How This Mother and Daughter Overcame Incest and Unspeakable Abuse

Not long after KoKo’s diagnosis, I finally stood up to him. I was 24, we were at one of the apartments, and he was about to go to bed with my sister. I was so angry I screamed, “Leave her alone!” I called him an asshole, and I went off on my mother too. I told her, “I can’t believe all of this time you have not been protecting us.” I expected my father to punch me in the face, to knock me out. But he just looked shocked and sat down in silence.

And it hit me: Oh. You’re just a punk. A coward. I realized that I had actually never seen him fight a man. He’d only victimized women and children. And this whole godlike image of him controlling everything just crumbled.

“Where’s my real daddy?”

Soon after Aziza stood up to her father, she broke off all contact. About a year later she regained custody of her three children. Arrishtk was about to turn nine.

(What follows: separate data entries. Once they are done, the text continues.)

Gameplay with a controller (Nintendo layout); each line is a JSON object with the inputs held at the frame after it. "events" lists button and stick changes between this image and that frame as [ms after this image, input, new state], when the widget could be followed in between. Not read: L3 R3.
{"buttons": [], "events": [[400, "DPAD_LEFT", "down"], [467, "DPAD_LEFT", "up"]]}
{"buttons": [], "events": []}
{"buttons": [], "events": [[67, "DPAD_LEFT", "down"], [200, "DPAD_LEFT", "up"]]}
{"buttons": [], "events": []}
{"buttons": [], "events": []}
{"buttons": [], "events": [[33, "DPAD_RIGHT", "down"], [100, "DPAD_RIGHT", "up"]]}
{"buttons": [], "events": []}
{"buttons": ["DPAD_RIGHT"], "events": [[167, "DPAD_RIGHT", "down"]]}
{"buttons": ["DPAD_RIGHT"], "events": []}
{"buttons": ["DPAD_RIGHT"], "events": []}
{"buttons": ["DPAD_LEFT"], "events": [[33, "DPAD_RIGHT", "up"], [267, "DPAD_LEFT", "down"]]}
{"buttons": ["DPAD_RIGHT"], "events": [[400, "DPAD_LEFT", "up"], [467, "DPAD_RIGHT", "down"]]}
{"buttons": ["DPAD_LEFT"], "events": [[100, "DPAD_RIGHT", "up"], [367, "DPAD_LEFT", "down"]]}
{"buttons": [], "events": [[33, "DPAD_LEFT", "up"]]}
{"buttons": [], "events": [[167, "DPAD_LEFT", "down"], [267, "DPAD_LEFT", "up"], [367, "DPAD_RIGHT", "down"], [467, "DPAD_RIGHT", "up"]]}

AZIZA: When she came back, she started asking me about her father. I didn’t think she was ready. I even made up a story about a fake daddy. But one day she came to me in the kitchen—she was 13—and she’s like, “Tell me the truth now.” And the words just came out: “Aswad is your father. And he’s my father too.”

ARRISHTK: And I was like, “What?”

AZIZA: Actually she said, “I knew it.”

ARRISHTK: Yeah, well. You didn’t need to tell me any more. After my mind processed for a couple of minutes, I started calculating it in my head. I was just like, So that means he is my grandfather and also Daddy, and your sisters are my half-sisters too, and so—

AZIZA: I didn’t want to traumatize her with the hard-core stuff. But I said I was raped.

ARRISHTK: I was also angry. At him. And at Grandma [Aikasha]. Like she didn’t do anything? But at the same time, I felt even closer to Mommy.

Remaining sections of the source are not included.